Several natural directions for future work exist.

One direction is to enable joint learning of mask generation and anomaly synthesis, rather than relying on separately prepared external inputs.

Another direction is to extend FARM into a more general region memory module applicable to tasks such as lesion synthesis, local inpainting, and text-controllable editing.

A further direction is to combine the analytical aggregation idea of AIAS with stronger consistency or rectified flow frameworks to further reduce the number of required steps.

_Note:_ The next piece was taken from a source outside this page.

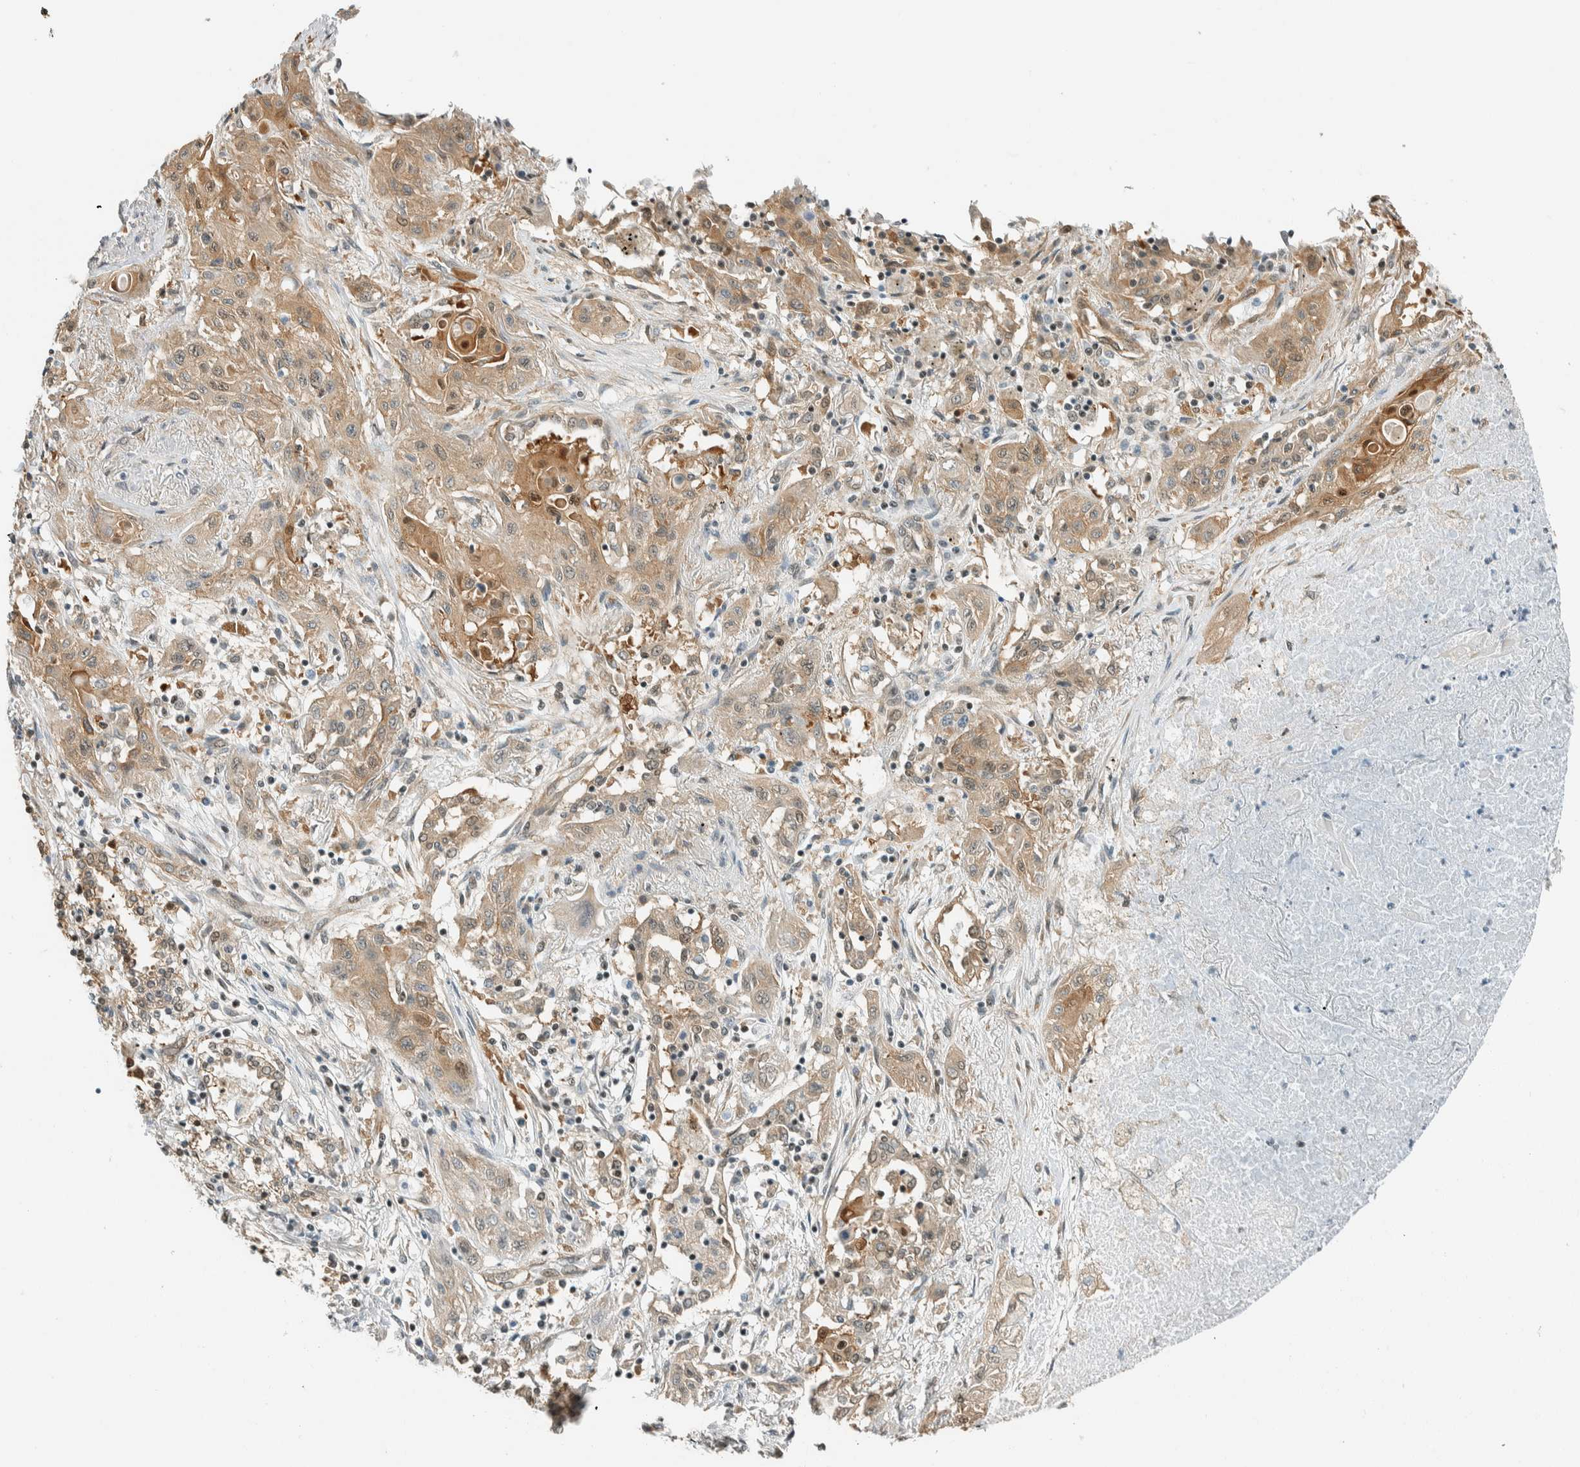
{"staining": {"intensity": "moderate", "quantity": ">75%", "location": "cytoplasmic/membranous,nuclear"}, "tissue": "lung cancer", "cell_type": "Tumor cells", "image_type": "cancer", "snomed": [{"axis": "morphology", "description": "Squamous cell carcinoma, NOS"}, {"axis": "topography", "description": "Lung"}], "caption": "Moderate cytoplasmic/membranous and nuclear protein expression is present in approximately >75% of tumor cells in lung cancer. (DAB IHC with brightfield microscopy, high magnification).", "gene": "NIBAN2", "patient": {"sex": "female", "age": 47}}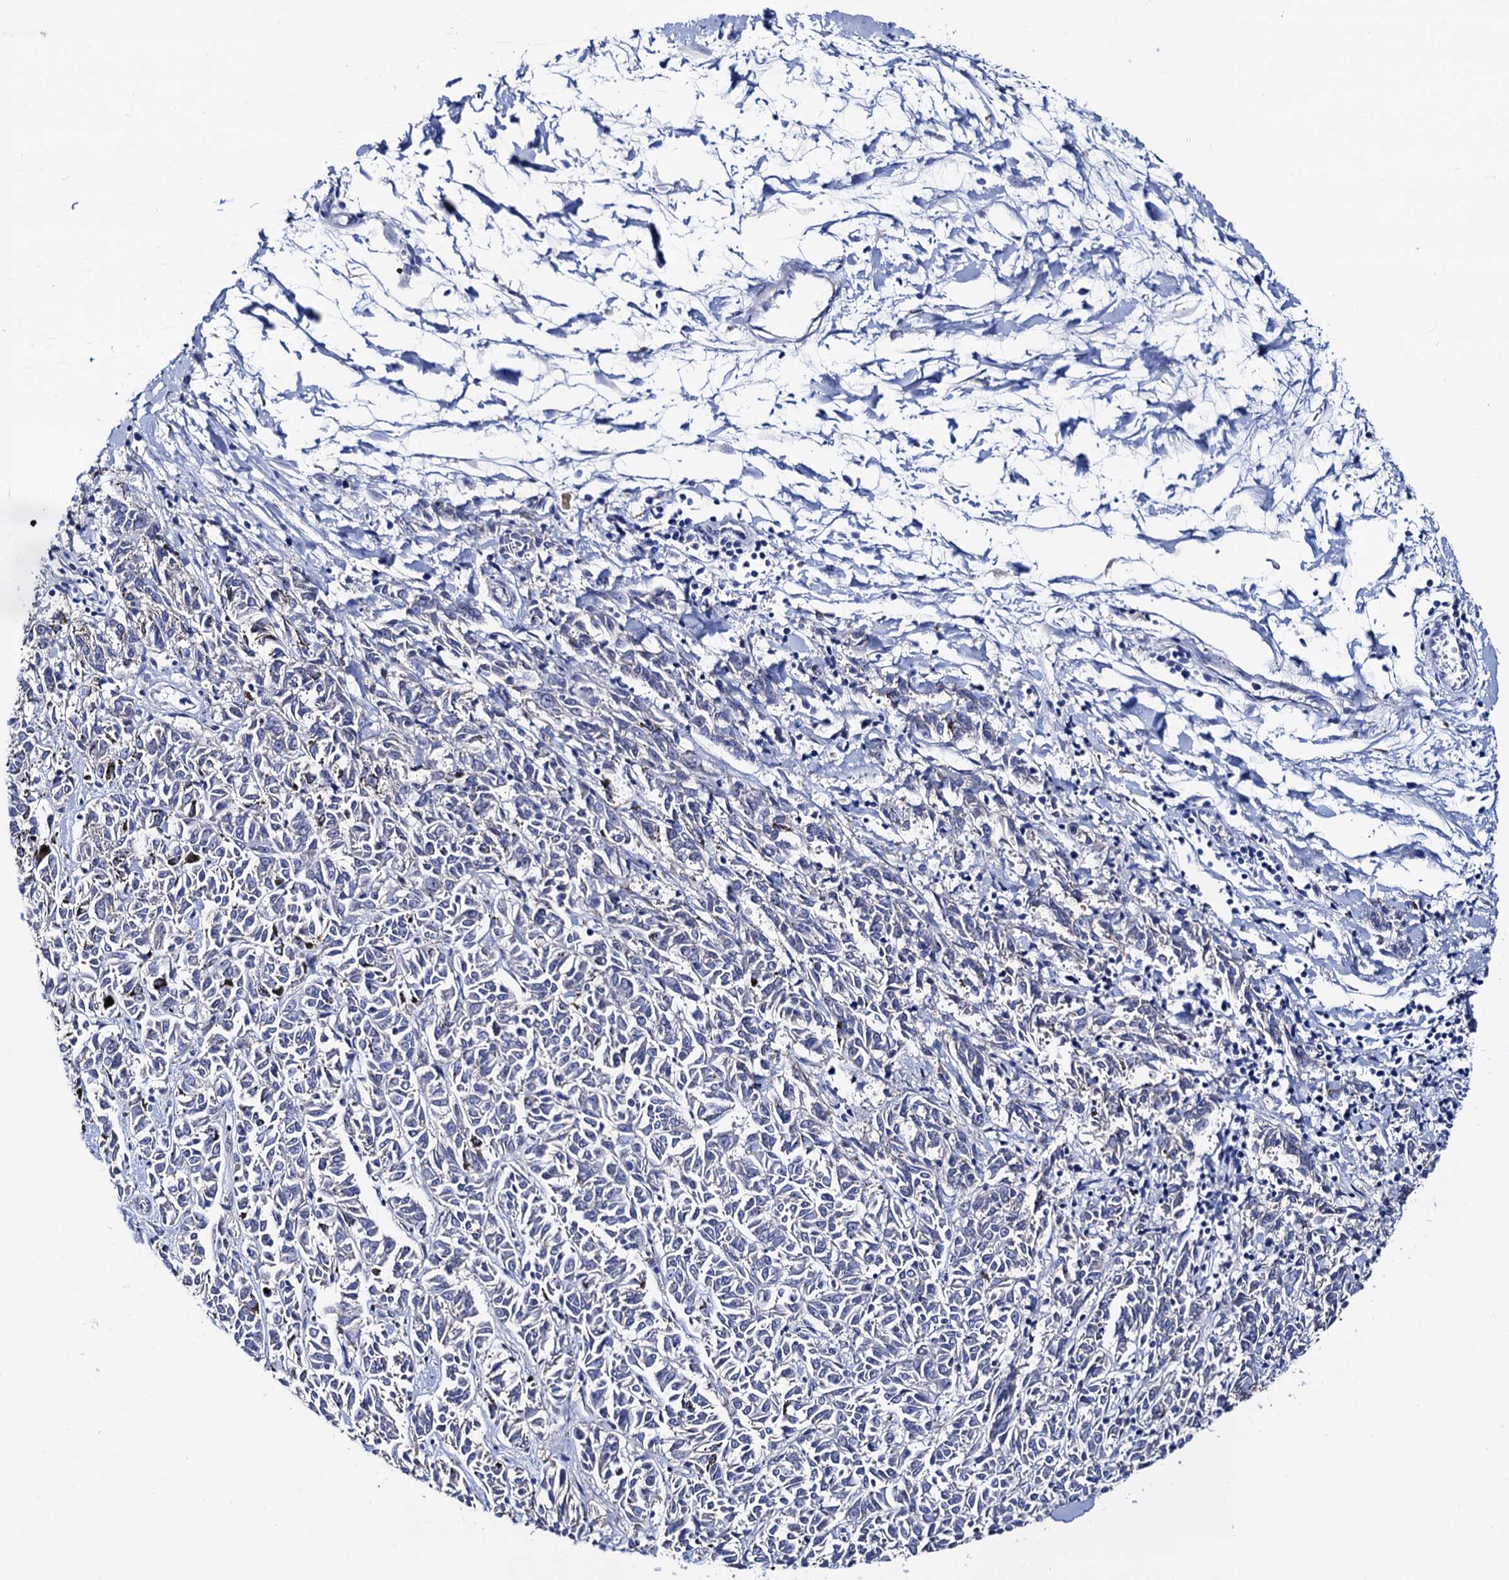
{"staining": {"intensity": "negative", "quantity": "none", "location": "none"}, "tissue": "melanoma", "cell_type": "Tumor cells", "image_type": "cancer", "snomed": [{"axis": "morphology", "description": "Malignant melanoma, NOS"}, {"axis": "topography", "description": "Skin"}], "caption": "Melanoma was stained to show a protein in brown. There is no significant positivity in tumor cells.", "gene": "ZDHHC18", "patient": {"sex": "female", "age": 72}}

vs. CutPaste / DRAEM: These methods function more as "anomaly appearance perturbers" — capable of producing defects but not necessarily preserving structural boundaries; FAST is instead a "trajectory-aware local structure generator."
vs. AnomalyDiffusion: Both employ text-driven diffusion synthesis, but AnomalyDiffusion is oriented toward general diffusion generation, whereas FAST additionally incorporates foreground awareness and downstream segmentation objectives into the sampling process.
vs. BDG-type foreground–background decoupling works: FAST does not apply attention gating inside the denoiser but adds an explicit reconstruction branch outside it, making it more akin to a "plug-in structural enhancer."
Transferable insight: In medical image lesion synthesis, lesion regions can analogously be treated as anomaly-only foregrounds, and a FARM-like mechanism can be employed to maintain lesion boundary and textural consistency.

Rating¶

Novelty: ⭐⭐⭐⭐☆ — The combination of AIAS's analytical acceleration and FARM's persistent foreground reconstruction is natural and well-motivated, supported by both theoretical derivation and task-specific innovation.
Experimental Thoroughness: ⭐⭐⭐⭐☆ — Main results, per-category breakdowns, FARM ablations, and sampling step analyses are relatively comprehensive, though further validation in real industrial deployment scenarios would strengthen the work.
Writing Quality: ⭐⭐⭐⭐☆ — The methodological logic is clearly presented, and the paper effectively explains why faster sampling can paradoxically be more suitable for segmentation; some formula-heavy passages carry a higher reading burden.
Value: ⭐⭐⭐⭐⭐ — Highly practical for industrial anomaly segmentation; the paper genuinely operationalizes the principle that "synthetic data must serve downstream tasks" at the level of method design.